==== TEXTO FORNECIDO
PL 4.401/2021: criptoativos e impactos para as “heranças digitais”
Avanço das discussões sobre regulamentação de criptos pode abrir novas alternativas jurídicas em termos de organização e planejamento patrimonial e sucessório
O plenário do Senado Federal aprovou, em 26 de abril de 2022, o Projeto de Lei nº 4.401/2021, que dispõe sobre a atuação de prestadoras de serviços de trocas, transferências e administração de criptoativos e oferece diretrizes para tais operações.
O texto ainda voltará à análise da Câmara dos Deputados, mas constitui importante marco no processo de regulamentação do mercado nacional de criptomoedas, que, como informado pela própria Agência Senado, ganhou força no cenário econômico brasileiro e atingiu o marco histórico de R$ 215 bilhões em negócios de compra e venda em 2021.
O movimento pela regulamentação de criptoativos vem em boa hora, porque o cenário atual de ausência de um órgão central controlador e a inexistência de indexadores oficiais fornecendo o valor de conversão dessa moeda para a moeda oficial, torna esse novo ambiente de negócios, apesar de sua notória relevância econômica, inseguro juridicamente, inclusive em relação aos efeitos sucessórios decorrentes do falecimento de quem detém criptoativos – o que é usualmente chamado de “herança digital”.
Além do PL aprovado, existem dois outros projetos (PL n° 3.050/2020 e PL n° 5.820/2019) sob análise do Congresso Nacional e que também pretendem trazer maior segurança jurídica para as discussões envolvendo herança digital.
O PL nº 3.050/2020 visa a complementar o art. 1.788 do Código Civil (CC), que dispõe sobre a transmissão dos bens do falecido aos seus herdeiros legítimos quando não existe um testamento. Caso a proposta seja aprovada, passaria a haver disposição legal expressa no sentido de que a sucessão obrigatória também alcança os arquivos digitais de titularidade do autor da herança.
Por sua vez, o PL nº 5.820/2019 versa sobre manifestações de última vontade e os bens que podem ser transferidos por instruções dadas por estes instrumentos. Além de pretender a inclusão dos ativos incorpóreos, o projeto também traz importante definição sobre a herança digital: “(…) entendendo-se essa como vídeos, fotos, livros, senhas de redes sociais, e outros elementos armazenados exclusivamente na rede mundial de computadores, em nuvem”.
Referidas iniciativas são relevantes e pioneiras, considerando os grandes entraves de ordem prática que a falta de regulamentação acarreta nesses cenários.
Acesso à carteira digital
Afinal, como assegurar aos herdeiros o acesso às informações da carteira digital diante da inviolabilidade da tecnologia dos criptoativos, que é constituída com base em um sistema criptografado, de modo que seu acesso ocorre por meio de uma única senha, disponibilizada exclusivamente ao seu titular? Como identificar a extensão do acervo digital a ser transmitido aos herdeiros se não há um órgão central que possa ser acionado para disponibilizar essas informações? Como fiscalizar a transferência de criptoativos e avaliar se houve violação à parcela do patrimônio que, por lei, cabe aos herdeiros do titular dos ativos considerando que sequer há intermediação de instituições financeiras nessas transações? Como assegurar aos herdeiros a transferência da propriedade dos criptoativos?
========
▶ **TAREFAS PROPOSTAS**
1: Com base no texto sobre criptoativos e herança digital, responda:
(a) Em que data o plenário do Senado Federal aprovou o Projeto de Lei nº 4.401/2021?
(b) Qual valor em negócios de compra e venda de criptomoedas o mercado nacional atingiu em 2021?
(c) Qual artigo do Código Civil o PL nº 3.050/2020 pretende complementar?
2: Redigite o trecho do texto sobre criptoativos e herança digital que vai de "PL 4.401/2021: criptoativos" até "venda em 2021.".
3: Escreva a continuação do texto sobre criptoativos e herança digital, começando logo após a última frase apresentada.
==== DADOS DISPONÍVEIS
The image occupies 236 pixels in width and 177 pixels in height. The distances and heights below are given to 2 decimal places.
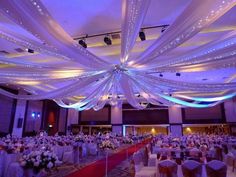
========
▶ **RESPOSTAS POR TAREFA**
1:
(a) Em 26 de abril de 2022.
(b) R$ 215 bilhões.
(c) O art. 1.788.

2:
PL 4.401/2021: criptoativos e impactos para as “heranças digitais”
Avanço das discussões sobre regulamentação de criptos pode abrir novas alternativas jurídicas em termos de organização e planejamento patrimonial e sucessório
O plenário do Senado Federal aprovou, em 26 de abril de 2022, o Projeto de Lei nº 4.401/2021, que dispõe sobre a atuação de prestadoras de serviços de trocas, transferências e administração de criptoativos e oferece diretrizes para tais operações.
O texto ainda voltará à análise da Câmara dos Deputados, mas constitui importante marco no processo de regulamentação do mercado nacional de criptomoedas, que, como informado pela própria Agência Senado, ganhou força no cenário econômico brasileiro e atingiu o marco histórico de R$ 215 bilhões em negócios de compra e venda em 2021.

3:
Essas são apenas algumas dúvidas que são levantadas em decorrência do atual cenário de vácuo legislativo, de modo que o grande desafio agora passa a ser a busca por alternativas capazes de harmonizar os irrefreáveis avanços tecnológicos com os institutos já previstos pelo direito sucessório brasileiro, de forma a garantir a sempre necessária segurança jurídica.
Nesse contexto desafiador de compatibilização de um mercado breve e contemporâneo com uma estrutura jurídica antiga, uma possibilidade, por exemplo, é a utilização do testamento cerrado como mecanismo para assegurar que os herdeiros tenham as informações necessárias sobre o patrimônio digital, sem que haja comprometimento do sigilo assegurado ao titular dos criptoativos, ainda que haja a necessidade de sua constante atualização, sob pena de inutilizar a carteira do titular, uma vez que a cada transação de criptoativos é gerada uma nova chave de acesso.
Ainda, valendo-se da experiência internacional, como Reino Unido e Estados Unidos, outras alternativas seriam:
- A utilização de cofres físicos, armazenando a senha escrita em um papel;
- O uso do sistema de ausência da conta de e-mail, de modo que o próprio sistema dispararia a senha aos herdeiros ao identificar um período sem acesso pelo titular;
- A utilização de smart contracts na forma de um testamento digital.
Todas essas possibilidades têm fragilidades e vantagens a serem avaliadas diante do caso concreto – sendo necessário ponderar a conveniência de se engessar a utilização de tais ativos por meio de um testamento cerrado; de confiar a um único herdeiro o recebimento da senha do cofre físico onde a senha da plataforma está armazenada; de fiscalizar a eventual malversação desse recebedor resultando em casos ou mesmo mecanismos de violação à herança dos demais herdeiros.
Uma conclusão é certa: a proposta de regulamentação dos criptoativos foi um importante insumo no fomento ao debate sobre as novas formas de investimento e, apesar das incertezas e questionamentos que naturalmente se entendem ao universo jurídico, a nova realidade de negociações pode também abrir novas e importantes alternativas jurídicas em termos de organização e planejamento patrimonial e sucessório.